È andato in onda ieri sera in seconda serata su Rai 2 Ci vediamo da Lucio, lo speciale di Rai Cultura che ha accompagnato il pubblico dentro gli spazi più intimi della casa bolognese di Lucio Dalla. Un viaggio musicale e narrativo tra stanze cariche di memoria, oggetti, pianoforti e suggestioni, dove la presenza del cantautore – scomparso nel 2012 – sembra ancora tangibile.
Il programma, prodotto da iCompany con la direzione artistica di Massimo Bonelli e la regia di Cristiano D’Alisera, è stato interamente registrato negli ambienti di Casa Dalla, trasformata per l’occasione nel cuore narrativo della quarta edizione di “CIAO – Rassegna Lucio Dalla, per le forme innovative di musica e creatività”.
────────────────────────────────────────
Secondo il testo fornito, chi ha firmato la regia di Ci vediamo da Lucio?

Record del dataset
────────────────────────────────────────
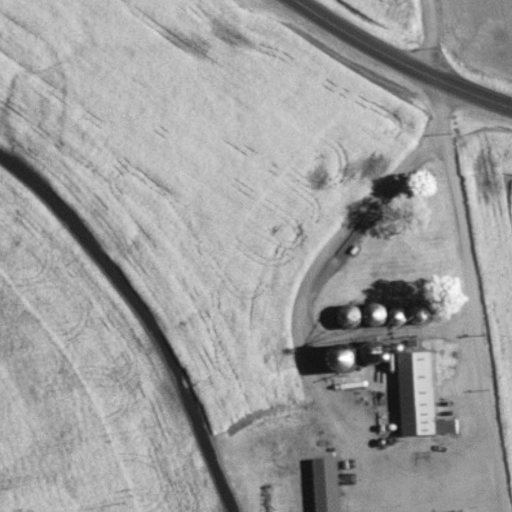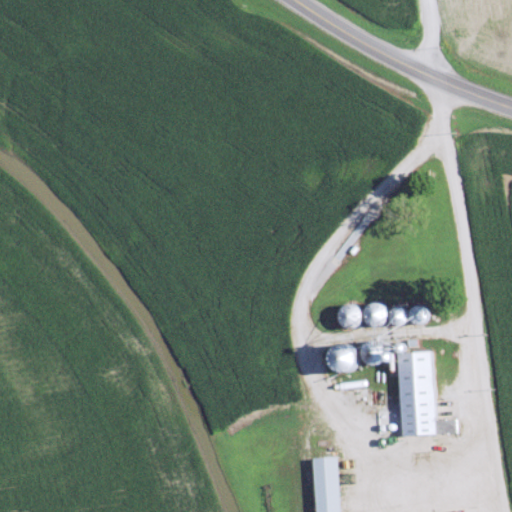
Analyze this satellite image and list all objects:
road: (429, 39)
road: (399, 62)
road: (347, 220)
road: (471, 295)
building: (360, 317)
road: (416, 326)
building: (424, 396)
road: (371, 436)
building: (331, 484)
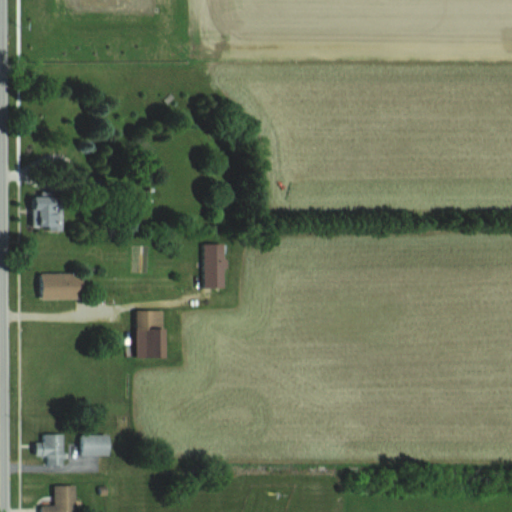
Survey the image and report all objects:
building: (41, 214)
building: (208, 265)
building: (52, 285)
road: (56, 315)
building: (147, 333)
building: (47, 448)
building: (57, 499)
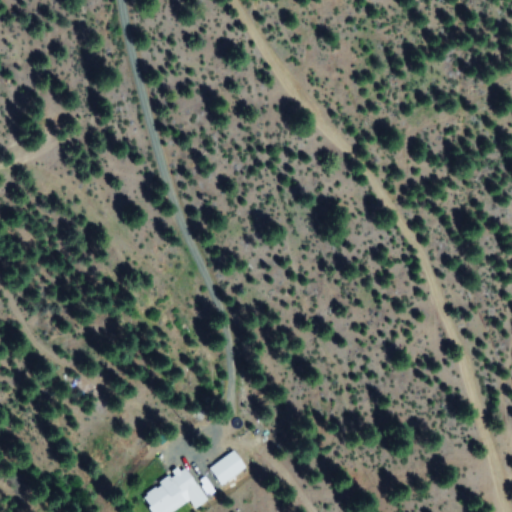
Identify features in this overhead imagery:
road: (387, 252)
road: (109, 393)
building: (225, 468)
building: (166, 493)
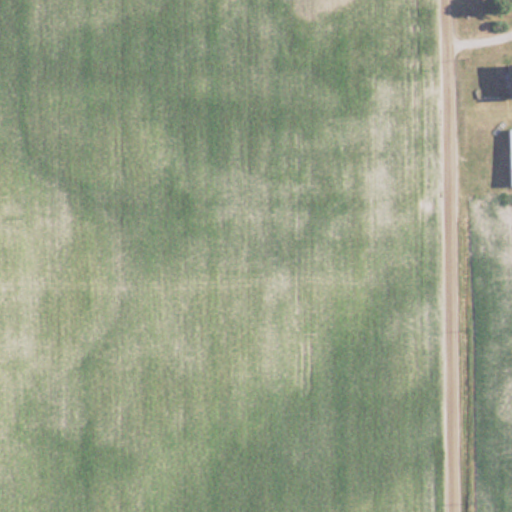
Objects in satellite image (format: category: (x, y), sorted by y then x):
building: (510, 154)
road: (452, 256)
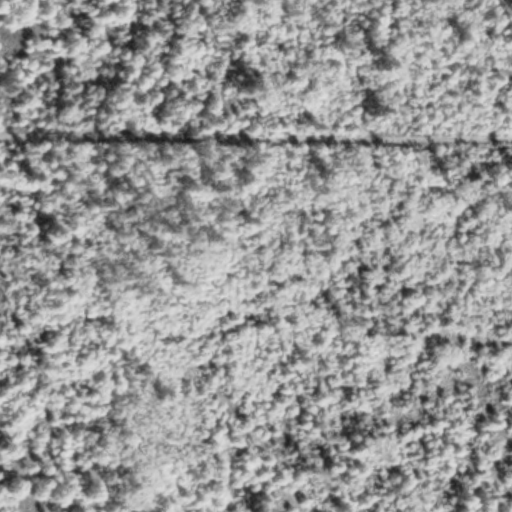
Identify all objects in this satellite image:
road: (256, 126)
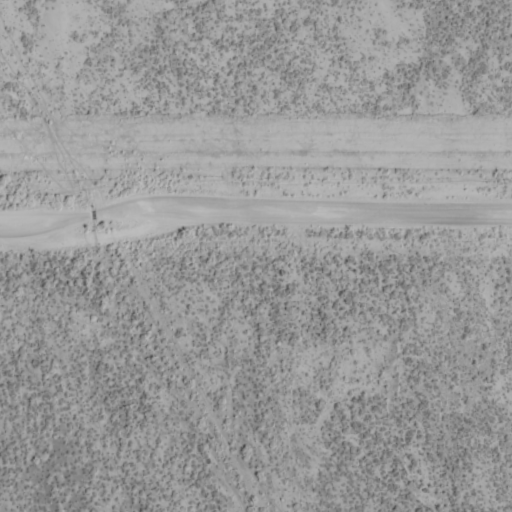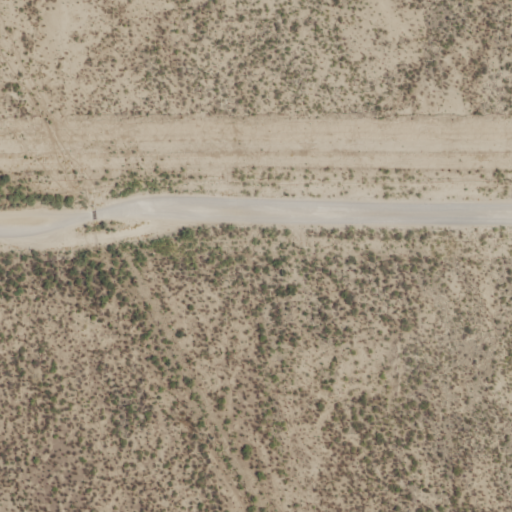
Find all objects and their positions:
road: (255, 206)
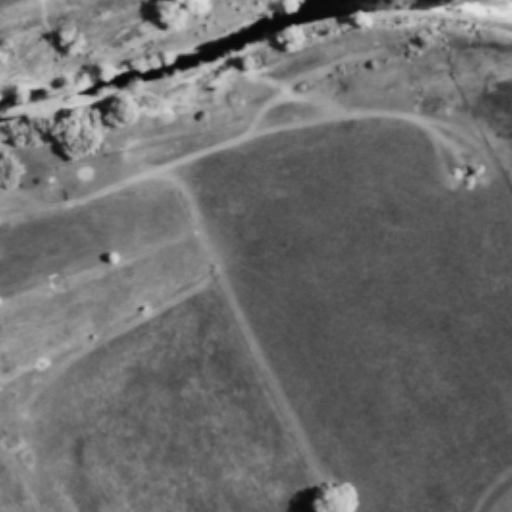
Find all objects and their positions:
river: (156, 48)
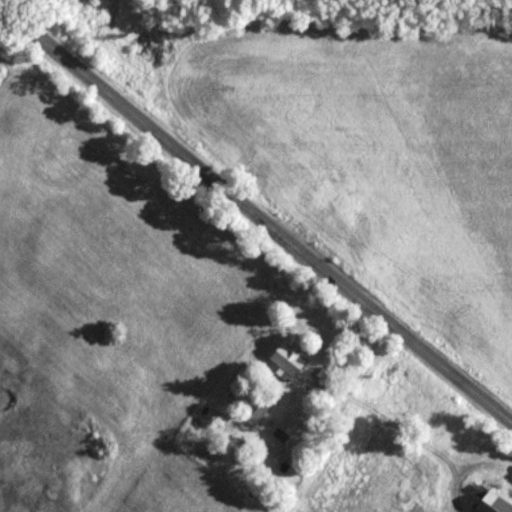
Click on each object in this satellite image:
road: (255, 213)
building: (285, 361)
building: (286, 427)
building: (490, 503)
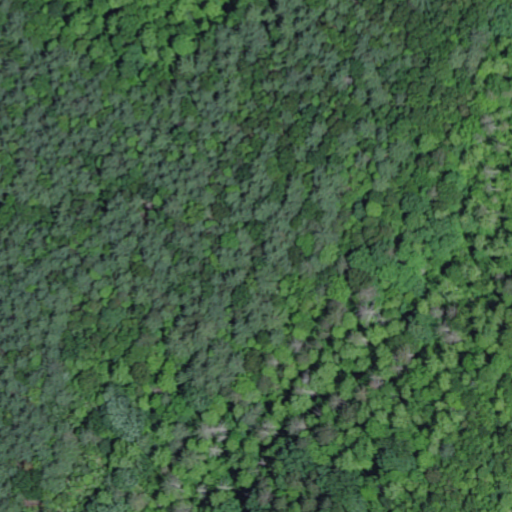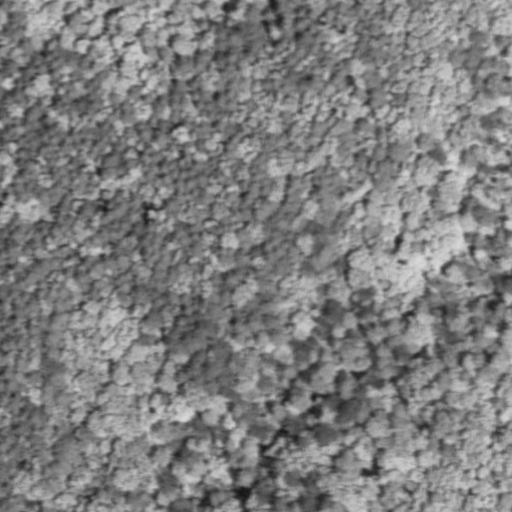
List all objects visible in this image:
road: (385, 378)
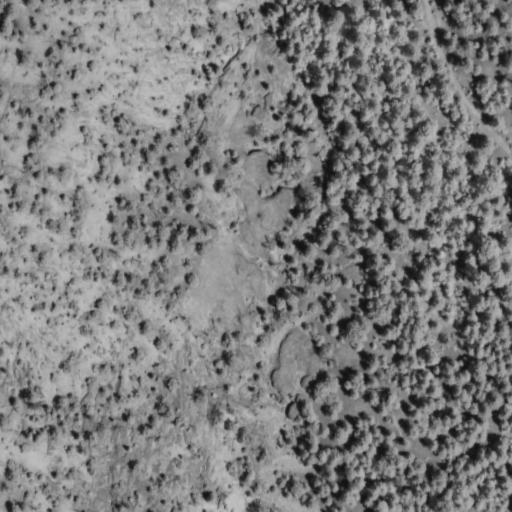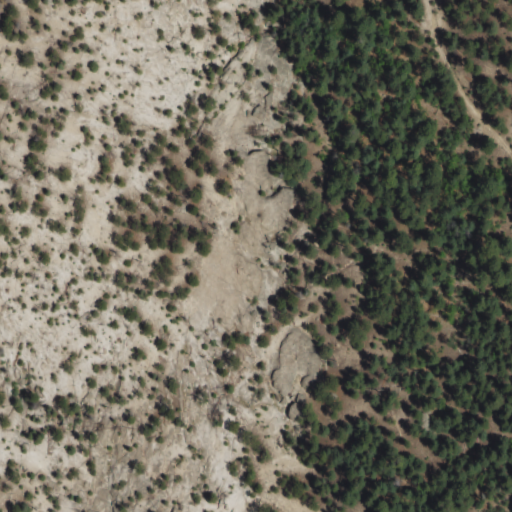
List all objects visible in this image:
road: (492, 252)
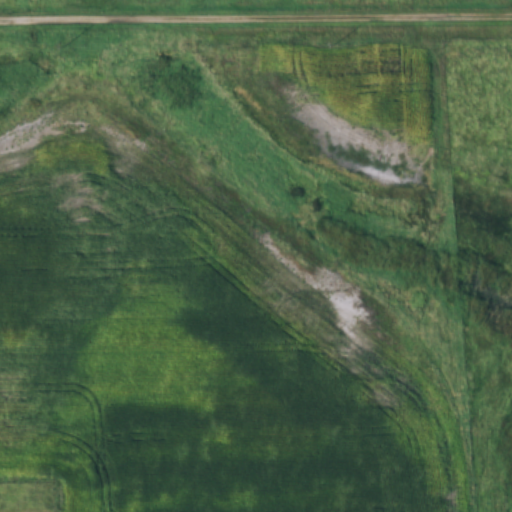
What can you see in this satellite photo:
road: (256, 20)
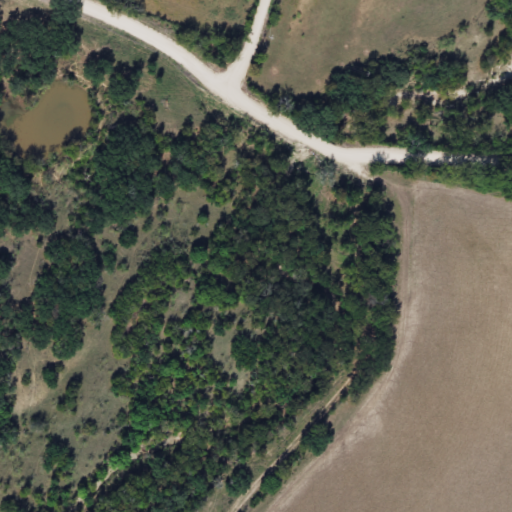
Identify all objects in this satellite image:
road: (262, 33)
road: (166, 45)
road: (280, 97)
road: (347, 119)
road: (442, 129)
road: (356, 323)
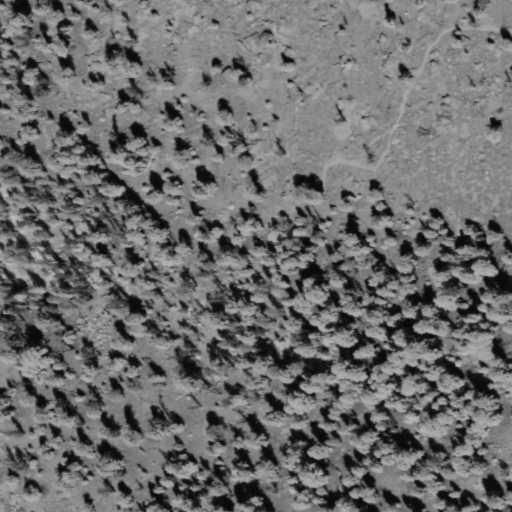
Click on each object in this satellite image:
road: (306, 229)
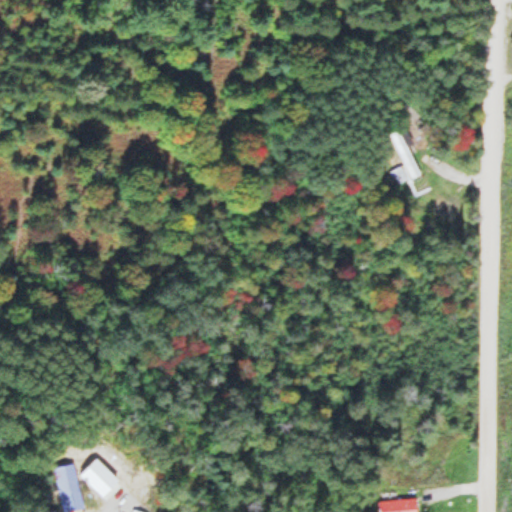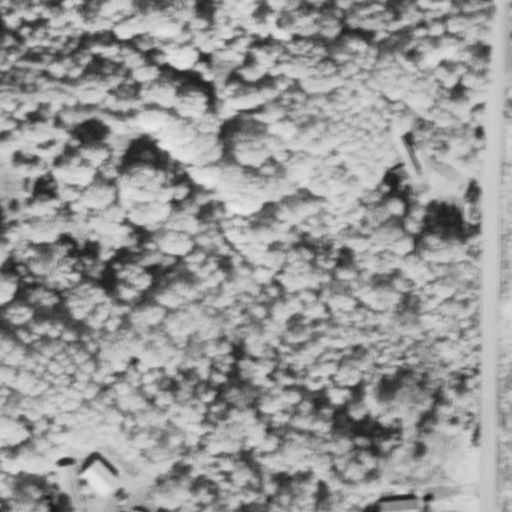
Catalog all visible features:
building: (402, 158)
road: (487, 256)
building: (67, 490)
road: (451, 490)
building: (395, 505)
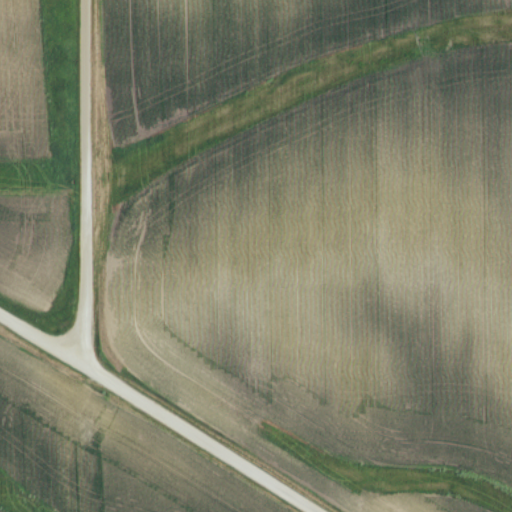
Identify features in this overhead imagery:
road: (85, 181)
road: (156, 413)
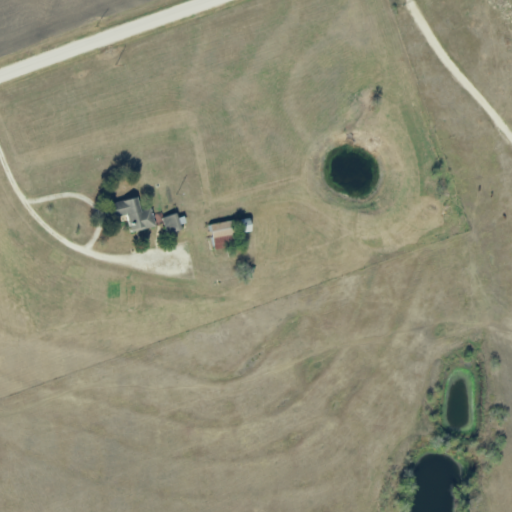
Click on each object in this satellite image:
road: (105, 37)
road: (456, 69)
road: (91, 195)
building: (133, 213)
road: (47, 221)
building: (171, 223)
building: (222, 234)
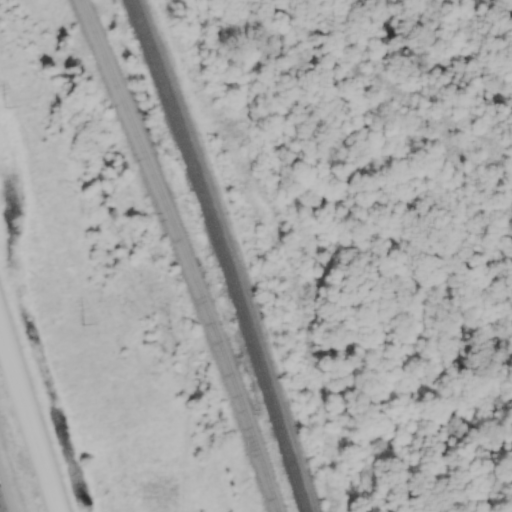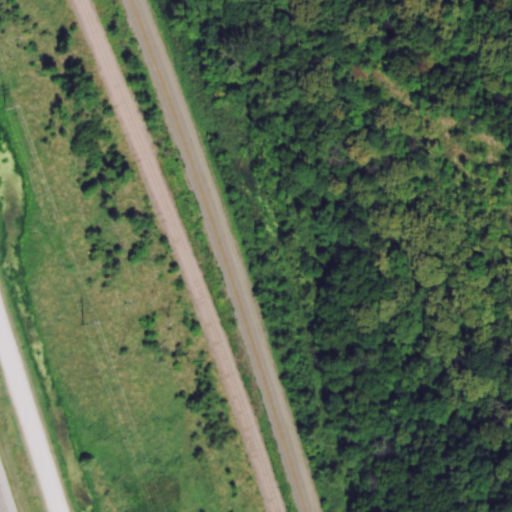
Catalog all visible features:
power tower: (4, 107)
railway: (184, 253)
railway: (221, 254)
power tower: (82, 326)
road: (29, 421)
road: (0, 509)
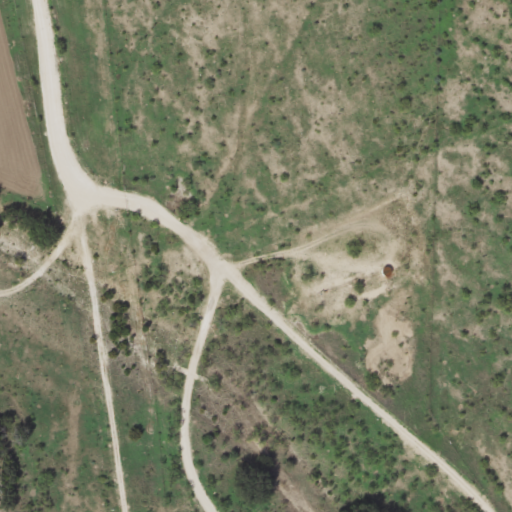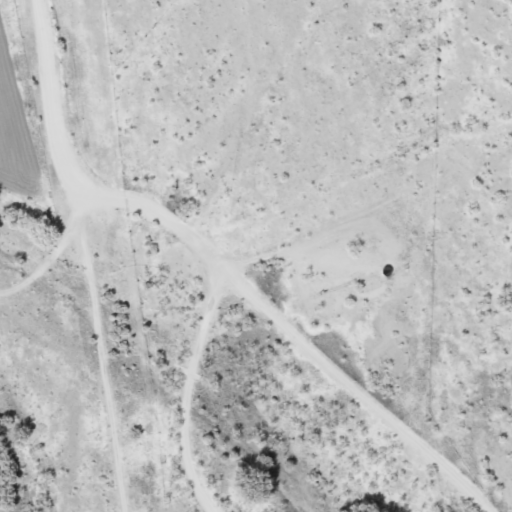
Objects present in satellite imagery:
────────────────────────────────────────
• _RISPOSTA AL COMPITO_: Cristiano D’Alisera.